In an ideal world, every individual would be able to keep themselves and their data safe.

But the reality is that the digital landscape is too complex and shifting for that to be the case. Instead, businesses of every size need to help protect their clients and themselves, by protecting consumer data.

Online data is a big topic, but the goal of Data Privacy week is twofold: “to help citizens understand that they have the power to manage their data and to help organizations understand why it is important that they respect their users’ data.”

From a business perspective, it’s crucial to engage meaningfully in the latter goal. 

What does it mean to respect user data? How can your business collect and use data while also protecting customer privacy—and leverage your practices to build trust?

In 2023, most user actions have some kind of digital impact, from geographic tracking through navigation apps, to the retention of credit card details when we make purchases online. In most cases, more data is being harvested than users realize, and not just because they don’t all read the terms and conditions.

Personally identifiable information (PII) is categorically the most desired data because it can be used to leverage legal, targeted marketing initiatives… as well as malicious attacks, ransomware, and targeted phishing schemes—just to name a few repercussions of what can happen if data is stolen, or falls into the wrong hands.

According to the Pew Research Center, 79% of U.S. adults report being concerned about the way their data is being used by companies.

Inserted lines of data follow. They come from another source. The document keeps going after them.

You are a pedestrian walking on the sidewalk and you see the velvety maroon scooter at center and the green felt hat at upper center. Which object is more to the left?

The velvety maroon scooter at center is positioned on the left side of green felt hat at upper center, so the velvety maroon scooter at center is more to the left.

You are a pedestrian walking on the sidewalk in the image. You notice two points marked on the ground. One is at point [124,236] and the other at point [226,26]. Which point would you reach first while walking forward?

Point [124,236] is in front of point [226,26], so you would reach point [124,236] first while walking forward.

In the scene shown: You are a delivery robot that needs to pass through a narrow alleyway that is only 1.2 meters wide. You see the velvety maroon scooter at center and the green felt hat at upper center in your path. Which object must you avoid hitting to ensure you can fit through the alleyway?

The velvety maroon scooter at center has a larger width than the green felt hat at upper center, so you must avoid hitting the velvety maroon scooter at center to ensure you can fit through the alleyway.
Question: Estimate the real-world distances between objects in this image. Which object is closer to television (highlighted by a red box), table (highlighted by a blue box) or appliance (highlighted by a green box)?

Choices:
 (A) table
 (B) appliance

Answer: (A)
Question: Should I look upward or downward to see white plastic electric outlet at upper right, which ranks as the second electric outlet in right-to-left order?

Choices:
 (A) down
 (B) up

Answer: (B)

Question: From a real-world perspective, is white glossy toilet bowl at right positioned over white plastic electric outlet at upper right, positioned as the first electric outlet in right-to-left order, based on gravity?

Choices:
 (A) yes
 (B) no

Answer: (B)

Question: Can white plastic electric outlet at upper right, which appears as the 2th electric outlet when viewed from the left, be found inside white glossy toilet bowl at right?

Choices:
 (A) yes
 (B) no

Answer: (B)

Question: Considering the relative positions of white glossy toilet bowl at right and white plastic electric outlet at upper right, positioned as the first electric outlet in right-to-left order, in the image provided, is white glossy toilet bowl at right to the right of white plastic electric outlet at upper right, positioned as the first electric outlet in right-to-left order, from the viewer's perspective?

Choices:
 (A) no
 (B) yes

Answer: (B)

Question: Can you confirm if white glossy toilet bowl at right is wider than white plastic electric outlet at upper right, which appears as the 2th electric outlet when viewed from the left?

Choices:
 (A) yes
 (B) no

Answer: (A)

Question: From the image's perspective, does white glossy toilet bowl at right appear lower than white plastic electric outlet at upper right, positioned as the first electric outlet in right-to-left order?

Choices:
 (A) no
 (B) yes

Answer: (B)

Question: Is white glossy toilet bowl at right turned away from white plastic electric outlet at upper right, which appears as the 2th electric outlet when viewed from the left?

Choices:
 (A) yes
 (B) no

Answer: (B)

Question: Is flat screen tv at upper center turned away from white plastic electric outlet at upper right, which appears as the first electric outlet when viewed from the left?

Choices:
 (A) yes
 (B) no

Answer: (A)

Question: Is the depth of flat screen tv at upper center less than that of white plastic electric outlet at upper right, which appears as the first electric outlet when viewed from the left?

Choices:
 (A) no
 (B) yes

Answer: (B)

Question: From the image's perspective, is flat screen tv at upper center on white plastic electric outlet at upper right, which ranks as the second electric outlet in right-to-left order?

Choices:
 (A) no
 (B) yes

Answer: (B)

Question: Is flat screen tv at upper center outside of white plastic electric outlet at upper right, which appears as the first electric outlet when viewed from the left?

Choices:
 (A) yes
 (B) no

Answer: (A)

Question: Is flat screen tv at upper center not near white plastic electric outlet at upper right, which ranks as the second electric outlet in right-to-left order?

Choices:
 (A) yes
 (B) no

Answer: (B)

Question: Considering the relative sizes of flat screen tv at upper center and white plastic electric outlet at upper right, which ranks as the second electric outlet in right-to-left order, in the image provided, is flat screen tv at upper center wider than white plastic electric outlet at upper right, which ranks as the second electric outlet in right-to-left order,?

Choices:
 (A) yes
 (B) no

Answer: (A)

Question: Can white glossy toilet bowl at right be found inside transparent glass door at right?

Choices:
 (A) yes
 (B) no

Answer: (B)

2023 is the year to turn this around. Here’s how: 

Create a Clear Policy 

Communicate with your users so that they know what you’re doing with their data. Provide visibility into what you keep, why, and for how long. Additionally, communicate to them that you have cybersecurity measures in place to ensure their data is protected, and that you’re doing your best to keep their PII private and safe.

Follow NIST Guidelines

The National Institute of Standards and Technology (NIST) regularly releases broad guidelines for cybersecurity changes companies can make. Some of the NIST password suggestions include the elimination of periodic password resets, getting rid of the arbitrary character complexity rules, and scanning for compromised credentials. They also recommend instituting mandatory Multi-Factor Authentication (MFA)  where possible.

Lock Down Password Security 

Based on NIST guidelines as well as the need for efficiency, screening for compromised credentials is a game-changer. Checking passwords at the moment of creation to ensure they are not already part of a breach can help both users and businesses decrease the likelihood of successful brute-force attacks. Additionally, with Enzoic, businesses can continuously monitor user passwords and be alerted when one becomes unsafe.

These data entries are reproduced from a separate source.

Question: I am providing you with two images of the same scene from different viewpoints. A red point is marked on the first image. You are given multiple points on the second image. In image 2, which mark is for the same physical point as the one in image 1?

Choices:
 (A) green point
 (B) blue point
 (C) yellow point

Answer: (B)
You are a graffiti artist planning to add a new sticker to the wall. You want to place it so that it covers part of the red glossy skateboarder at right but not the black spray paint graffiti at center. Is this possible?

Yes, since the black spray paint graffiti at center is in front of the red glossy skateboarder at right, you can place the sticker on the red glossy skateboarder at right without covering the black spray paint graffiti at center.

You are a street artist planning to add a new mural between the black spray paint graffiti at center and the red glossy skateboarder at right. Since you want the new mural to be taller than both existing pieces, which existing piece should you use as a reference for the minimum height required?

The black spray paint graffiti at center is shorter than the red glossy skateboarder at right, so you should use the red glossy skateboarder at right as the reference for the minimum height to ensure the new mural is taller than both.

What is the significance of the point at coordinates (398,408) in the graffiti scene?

If You’re Breached, Fess Up. 

Over the last decade of increasingly concerning data breaches, one thread is consistent: companies are reticent to admit they’ve been the victim of a cyber attack, much less admit the scope of a breach. But not only is it often a legal requirement to communicate to customers if their data has been stolen or compromised, it’s simply better to tell the truth than to hide it.

But there is no time to waste. Enterprises need to tighten their defensive strategies. Make 2023 the year that data privacy becomes a top priority for your business.